Friday, September 27, 2013

Welcome to the working week

When you write regularly it’s apparent that a fair amount of repetition will creep into your work. This is particularly true if the writing is focussed on specific subjects and those articles/blogs contain your opinions. Even given the flexibility of intellect and the general open-mindedness I try to apply, it is rare that an entrenched opinion will fundamentally alter. Sometimes I avoid repetition by trying to ignore the urge to write and simply bang my head against a brick wall instead.

I’ve long held the opinion that modern musicians do not work as hard as their predecessors. In fairness it’s probably a different kind of work with more worldwide travelling involved. The fact is that if you read any book about successful bands in the sixties you’ll find that they were constantly on a treadmill of recording and playing – and that playing often included multiple gigs on each night.
Things change, of course, and in particular the process of recording, releasing, promotion and touring has tended to fit fairly standardised patterns over the past thirty years or so. I am always disheartened though when I hear of a successful band ‘taking a break’ , it seems to me that this is counter-productive and risks the success that they have worked hard to achieve in the first instance. You wonder was it not what they were expecting or hoping for, is it ever?

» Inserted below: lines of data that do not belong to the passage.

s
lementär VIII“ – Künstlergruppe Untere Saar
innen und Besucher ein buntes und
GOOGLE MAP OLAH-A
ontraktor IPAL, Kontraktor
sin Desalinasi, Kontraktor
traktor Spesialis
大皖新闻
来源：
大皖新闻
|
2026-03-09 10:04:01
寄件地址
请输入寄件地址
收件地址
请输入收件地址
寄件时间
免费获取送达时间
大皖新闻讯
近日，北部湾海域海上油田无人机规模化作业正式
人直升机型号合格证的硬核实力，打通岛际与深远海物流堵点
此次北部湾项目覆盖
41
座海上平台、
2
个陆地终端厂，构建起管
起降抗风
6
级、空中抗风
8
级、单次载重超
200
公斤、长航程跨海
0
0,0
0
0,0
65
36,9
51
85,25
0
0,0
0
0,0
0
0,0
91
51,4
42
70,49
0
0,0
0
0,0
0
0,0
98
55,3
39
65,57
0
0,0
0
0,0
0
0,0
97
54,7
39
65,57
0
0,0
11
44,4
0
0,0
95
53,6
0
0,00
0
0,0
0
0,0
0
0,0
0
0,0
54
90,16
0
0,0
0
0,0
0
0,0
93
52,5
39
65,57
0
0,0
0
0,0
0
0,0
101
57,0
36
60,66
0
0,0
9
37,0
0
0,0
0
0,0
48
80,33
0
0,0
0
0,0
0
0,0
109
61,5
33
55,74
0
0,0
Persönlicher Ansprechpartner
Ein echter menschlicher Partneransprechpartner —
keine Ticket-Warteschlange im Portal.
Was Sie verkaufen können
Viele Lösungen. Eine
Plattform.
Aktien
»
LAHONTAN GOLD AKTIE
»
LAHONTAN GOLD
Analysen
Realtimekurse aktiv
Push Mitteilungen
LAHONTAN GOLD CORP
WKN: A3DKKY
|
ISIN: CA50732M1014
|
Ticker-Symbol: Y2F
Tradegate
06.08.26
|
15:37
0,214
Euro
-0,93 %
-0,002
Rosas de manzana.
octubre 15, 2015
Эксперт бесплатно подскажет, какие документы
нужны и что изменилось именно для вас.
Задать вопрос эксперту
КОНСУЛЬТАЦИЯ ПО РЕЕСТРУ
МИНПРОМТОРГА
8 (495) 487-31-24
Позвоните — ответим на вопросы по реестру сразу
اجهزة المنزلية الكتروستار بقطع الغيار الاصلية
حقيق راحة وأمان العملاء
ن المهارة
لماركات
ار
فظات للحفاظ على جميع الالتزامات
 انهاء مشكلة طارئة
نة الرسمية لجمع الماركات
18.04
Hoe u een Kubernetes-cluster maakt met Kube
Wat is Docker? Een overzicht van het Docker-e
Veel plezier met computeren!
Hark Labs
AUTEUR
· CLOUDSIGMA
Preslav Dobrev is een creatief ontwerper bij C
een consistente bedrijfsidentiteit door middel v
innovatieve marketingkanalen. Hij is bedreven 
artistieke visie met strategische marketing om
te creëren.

Tuesday, September 17, 2013

In the future no-one's getting paid

With the news that zero-hours contracts are becoming the norm for a large number of ‘workers’, it might seem that the doctrine of freeconomics is coming to us all.

How do you ensure your output has value? How do you make your experience count in coin? What value do your contacts and knowledge have?

We’re all only worth what someone else is prepared to pay for us or what we can do. There once was a ‘going rate’ for pretty much everything but the floor has dropped out of most markets.

If we don’t protect or value creativity there will be no purpose in its existence. Why would you bother to be creative if it doesn’t pay the bills? When will you get the time if you’re too busy working – or will it come when you’re on stand-by to work?

Friday, September 13, 2013

Reasons to be cheerful?

I find reason to be optimistic about the music industry today. In truth it is only a reflection of my own tastes, a reflection that I should know better than to extrapolate into accepted belief. I am more optimistic because – for the first time in a long time – there are quite a lot of albums that I’m interested in hearing.

It is valid argument that the album is a dead format, I’ve even suggested the same myself , but there are occasions when you like an artist’s work enough to want to hear a bigger selection of it. You want more new songs. In that respect the album still exists as a 'vehicle' – if the industry is fixated with it then the consumer has little other choice.

Some of the stuff I want to hear, or have been listening to this week, is not that new – Savages, The National – and some is not yet out – Arctic Monkeys, Arcade Fire, Elvis Costello & The Roots, Gambles, Mark Lanegan. Others are quite fresh releases – Janelle Monae, King Krule, Willis Earl Beal.

In some of the above cases – notably Elvis, Arctic Monkeys and Arcade Fire – I’m contradicting an argument I frequently use about ‘old artists’. In this argument I point out (often just to myself) that you/I probably own their best recorded material, do I really need to hear or own any more?

Thursday, September 5, 2013

A question of trust

I always liked Longpigs , the Sheffield rockers of the late 90s. I played them frequently on my Radio WM show; it clearly had a huge impact on their careers as they split after two albums.

They seem to be an instance where the individuals have succeeded in being greater than the sum of their parts. Guitarist Richard Hawley is a success in his own right of course, while frontman Crispin Hunt wheels out hits for others and is an impressive industry spokesman.
In his latter role he popped up at the BPI agm and echoed some of the points I was hamfistedly making about ‘trust’ within the industry, or the lack of it. His statements and suggestions are well worth reading in the Music Ally report of the meeting.

Tuesday, September 3, 2013

The Europeans are coming (maybe)

We may have been part of ‘the union’ for over forty years but you could probably still easily recall most of the European acts to have an influence (or hit) in this country. It may be the one area of business where we continue to export far more than we import.

Ignoring the random breakthrough hits, one-off novelties and the like it appears that European labels are less able to exert their pressure on the UK. By which I mean that (ignoring cultural issues) if an act is big in the States you can expect the management and label to try and replicate that success across other territories. Is the same true for non-UK or non-Irish European artists?

It’s probably just as well, since we already seem to have more music than we can possibly hope to listen to. The Euro hit-factories contribute to the pop charts but at a more cerebral level is there any entente cordiale?